При этом она недвусмысленно косилась на Дария, всем своим видом давая понять, что спрашивает чисто из вежливости. Ответ ей и так уже был известен. Но с чего-то надо было начать, и этот вопрос – первое, что пришло ей в голову. Всем было видно, что она в ярости от произошедшего, но не совсем было ясно, что именно повергло ее в это состояние: сами события последних дней или то, что все решили и сделали не только без нее, но и не сказав ей ни слова. Император после небольшой паузы открыл было рот, чтобы ей ответить, но его перебил принц:
– Варая, во-первых, здравствуй. Я очень рад тебя видеть в полном здравии. Но ты, по-моему, забыла с нами поздороваться. А, во-вторых, почему ты пожаловала сюда вся такая пыльная? Ведь тебе хорошо известно, что у отца в кабинете очень дорогие ковры и мебель. Зачем их пачкать? И, в-третьих, по-моему, ты никогда не была сторонницей и защитницей жопиков. Чем тебе не нравится моя операция против них?
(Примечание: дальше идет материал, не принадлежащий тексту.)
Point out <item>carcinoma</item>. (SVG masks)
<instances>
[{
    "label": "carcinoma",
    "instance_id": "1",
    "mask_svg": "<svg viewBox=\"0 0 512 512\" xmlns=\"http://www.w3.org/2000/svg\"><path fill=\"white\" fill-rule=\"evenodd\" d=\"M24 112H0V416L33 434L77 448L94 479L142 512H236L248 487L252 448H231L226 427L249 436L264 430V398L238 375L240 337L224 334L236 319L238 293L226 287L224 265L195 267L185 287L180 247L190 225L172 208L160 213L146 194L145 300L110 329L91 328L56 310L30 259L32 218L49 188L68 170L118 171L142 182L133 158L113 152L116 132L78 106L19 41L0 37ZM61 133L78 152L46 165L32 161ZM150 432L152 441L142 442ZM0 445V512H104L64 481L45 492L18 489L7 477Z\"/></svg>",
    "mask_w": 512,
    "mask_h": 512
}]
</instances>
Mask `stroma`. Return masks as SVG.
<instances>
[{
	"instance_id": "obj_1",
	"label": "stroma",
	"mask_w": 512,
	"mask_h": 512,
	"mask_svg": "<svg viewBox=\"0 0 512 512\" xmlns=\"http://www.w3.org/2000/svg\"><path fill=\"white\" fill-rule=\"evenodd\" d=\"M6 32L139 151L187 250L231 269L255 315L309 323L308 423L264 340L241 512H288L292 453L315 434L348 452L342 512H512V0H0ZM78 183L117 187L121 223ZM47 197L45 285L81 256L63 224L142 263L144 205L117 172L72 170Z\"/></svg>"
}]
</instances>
Ступор, в который была ввергнута Варая неожиданно полученным отпором, можно было не только потрогать руками, но и, при желании, пнуть ногой. Казалось, это ее состояние становилось крайне опасным и заразным, потому что как-то сразу распространилось на всех присутствующих. Вся обстановка в комнате стала очень похожей не на собрание живых и здоровых людей, а на скульптурную композицию "Замри всяк сюда входящий". Только по прошествии несколько минут атмосферу всеобщего остолбенения нарушил сдавленный всхлип одного из гвардейцев, стоящих за дверью, до которого, наконец, дошла вся тяжесть его, мягко говоря, глупого поступка. Все в комнате сразу зашевелились, и на их оживших лицах появилось хоть какое-то осмысленное выражение.
– Месяц дежурства на самой дальней башне! – прорычал император в сторону двери. Его глаза при этом выражали такое безудержное веселье, что можно было быть уверенным в том, что наказание будет отменено, как только Варая удалится из кабинета.
– Так точно, Ваше Величество! – ответ гвардейца, сопровождающийся громкими и отчаянными всхлипами, заставил улыбнуться императора уже не только глазами. Теперь и губы его расплылись в гримасе счастья, и он с чувством выполненного долга перевел взгляд на все еще не пришедшую в себя подругу.
Глаза Вараи, которая позже других справилась со своим столбняком, начали оживать, она пару раз ошарашено ими моргнула, потом до нее дошло, что воздух, давно набранный ею в грудь, находится все еще там, т.е. все это время она даже не дышала. Это не могло пройти без последствий, а потому она, закашлявшись, выдохнула и слабым голосом при следующем вдохе спросила:
– Вы что, еще и всех жопиков в столице вырезали?
Хохот одновременно и, как по команде, грянул и в кабинете, и за дверью. Варая недоуменно и в ужасе смотрела на ржавших, как кони, первых лиц государства, как бы выражая этим взглядом все свои сомнения в степени умственного развития и психического здоровья всех здесь присутствующих. Их дружный смех пошел на убыль только после того, как за дверью кто-то уронил алебарду, и звук ее падения стал своего рода сигналом к успокоению. Менис первым пришел в себя и, отдышавшись, спросил:
– Варая, ты можешь объяснить, что именно ты хочешь знать? Последние дни были слишком богаты на разного рода события, и мы все сейчас теряемся в догадках, потому что не знаем, что тебе уже известно, а что еще нет.